◆ **GIVEN INFORMATION**
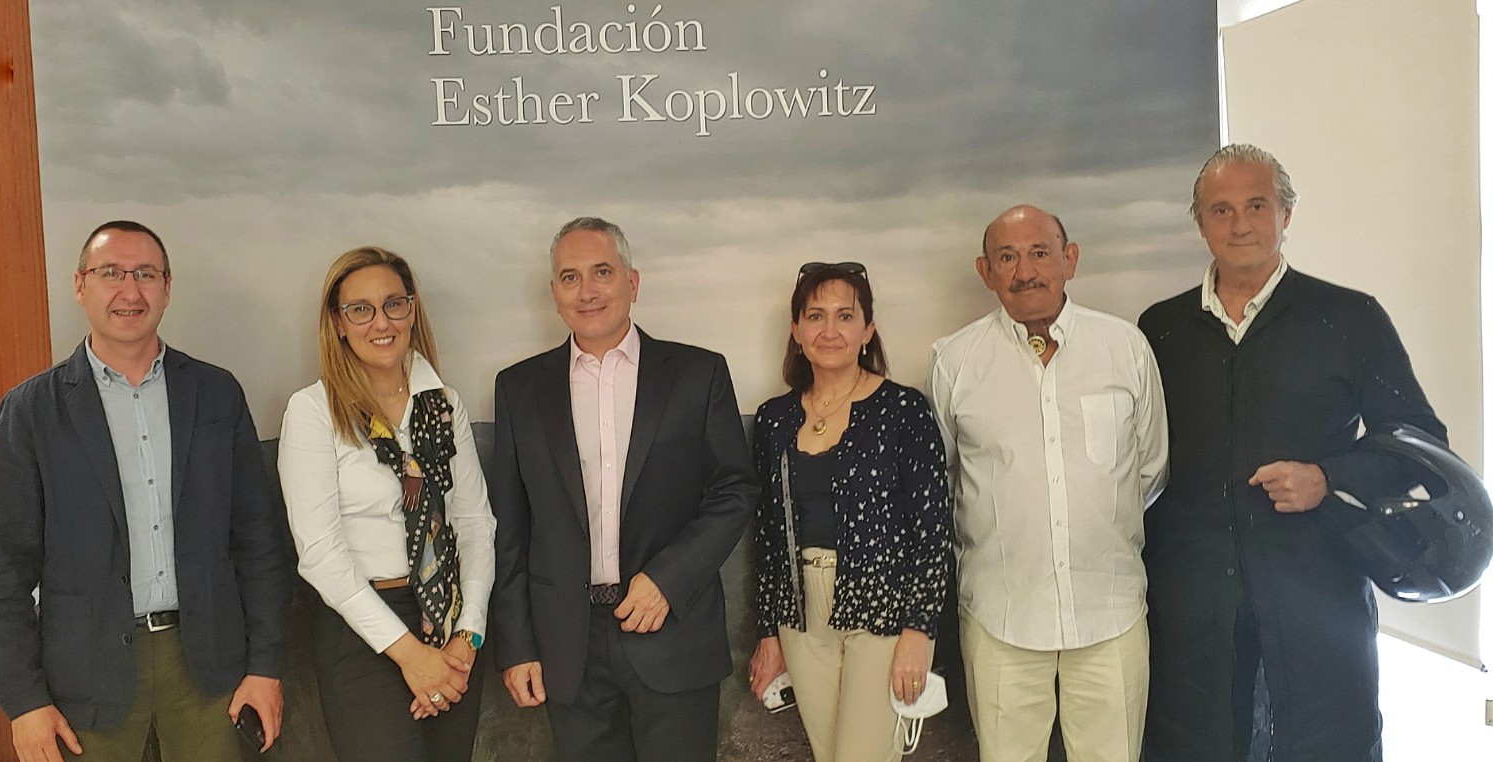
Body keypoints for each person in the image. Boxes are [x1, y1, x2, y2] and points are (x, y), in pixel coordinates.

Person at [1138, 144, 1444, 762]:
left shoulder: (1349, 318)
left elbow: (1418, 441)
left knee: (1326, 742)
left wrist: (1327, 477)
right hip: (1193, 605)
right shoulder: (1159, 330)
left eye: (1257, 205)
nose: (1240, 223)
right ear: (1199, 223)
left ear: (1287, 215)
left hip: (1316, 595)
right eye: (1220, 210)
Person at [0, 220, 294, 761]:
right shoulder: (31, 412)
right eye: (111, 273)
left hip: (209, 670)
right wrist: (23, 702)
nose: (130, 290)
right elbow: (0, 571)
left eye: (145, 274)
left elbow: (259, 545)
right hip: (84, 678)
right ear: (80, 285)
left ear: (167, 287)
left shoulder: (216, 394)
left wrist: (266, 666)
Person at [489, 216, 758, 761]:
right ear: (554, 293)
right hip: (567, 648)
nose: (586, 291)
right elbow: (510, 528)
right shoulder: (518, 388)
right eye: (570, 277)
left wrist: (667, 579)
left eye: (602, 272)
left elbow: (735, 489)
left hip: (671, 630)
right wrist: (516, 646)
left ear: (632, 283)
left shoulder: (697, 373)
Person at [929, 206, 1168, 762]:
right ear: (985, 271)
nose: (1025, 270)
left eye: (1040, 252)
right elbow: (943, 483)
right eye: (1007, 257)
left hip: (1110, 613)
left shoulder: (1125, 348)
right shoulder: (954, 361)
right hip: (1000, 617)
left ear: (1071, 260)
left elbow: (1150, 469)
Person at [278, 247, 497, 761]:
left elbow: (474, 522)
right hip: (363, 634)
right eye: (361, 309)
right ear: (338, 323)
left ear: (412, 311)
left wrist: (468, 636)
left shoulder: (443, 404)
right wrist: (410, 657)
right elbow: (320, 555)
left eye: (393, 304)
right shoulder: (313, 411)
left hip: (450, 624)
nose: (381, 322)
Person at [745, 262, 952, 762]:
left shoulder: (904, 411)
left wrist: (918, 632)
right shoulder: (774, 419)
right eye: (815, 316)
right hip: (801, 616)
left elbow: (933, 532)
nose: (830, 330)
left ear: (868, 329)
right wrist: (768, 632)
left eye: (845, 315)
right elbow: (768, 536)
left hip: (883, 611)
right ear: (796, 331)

◆ **PROBLEM TO SOLVE**
Nothing but the records above, retyped exactly and stripped of images, should appear in the answer.

◆ **ANSWER TO THIS TASK**
Body keypoints for each person in the image. Boxes are [x1, y1, x2, y2] and points are (x, y), in pixel coordinates.

Person at [1138, 144, 1444, 762]:
left shoulder: (1349, 318)
left elbow: (1418, 441)
left knee: (1326, 742)
left wrist: (1327, 477)
right hip: (1193, 605)
right shoulder: (1159, 330)
left eye: (1257, 205)
nose: (1240, 223)
right ear: (1199, 223)
left ear: (1287, 215)
left hip: (1316, 595)
right eye: (1220, 210)
Person at [0, 220, 294, 761]:
right shoulder: (31, 412)
right eye: (111, 273)
left hip: (209, 670)
right wrist: (23, 702)
nose: (130, 290)
right elbow: (0, 571)
left eye: (145, 274)
left elbow: (259, 545)
right hip: (84, 678)
right ear: (80, 285)
left ear: (167, 287)
left shoulder: (216, 394)
left wrist: (266, 666)
Person at [489, 216, 758, 761]:
right ear: (554, 293)
right hip: (567, 648)
nose: (586, 291)
right elbow: (510, 528)
right shoulder: (518, 388)
right eye: (570, 277)
left wrist: (667, 579)
left eye: (602, 272)
left elbow: (735, 489)
left hip: (671, 630)
right wrist: (516, 646)
left ear: (632, 283)
left shoulder: (697, 373)
Person at [929, 206, 1168, 762]:
right ear: (985, 271)
nose: (1025, 270)
left eye: (1040, 252)
right elbow: (943, 483)
right eye: (1007, 257)
left hip: (1110, 613)
left shoulder: (1125, 348)
right shoulder: (954, 361)
right hip: (1000, 617)
left ear: (1071, 260)
left elbow: (1150, 469)
Person at [278, 247, 497, 761]:
left elbow: (474, 522)
right hip: (363, 634)
right eye: (361, 309)
right ear: (338, 323)
left ear: (412, 311)
left wrist: (468, 636)
left shoulder: (443, 404)
right wrist: (410, 657)
right elbow: (320, 555)
left eye: (393, 304)
right shoulder: (313, 411)
left hip: (450, 624)
nose: (381, 322)
Person at [745, 262, 952, 762]:
left shoulder: (904, 411)
left wrist: (918, 632)
right shoulder: (774, 419)
right eye: (815, 316)
right hip: (801, 616)
left elbow: (933, 532)
nose: (830, 330)
left ear: (868, 329)
right wrist: (768, 632)
left eye: (845, 315)
right elbow: (768, 536)
left hip: (883, 611)
right ear: (796, 331)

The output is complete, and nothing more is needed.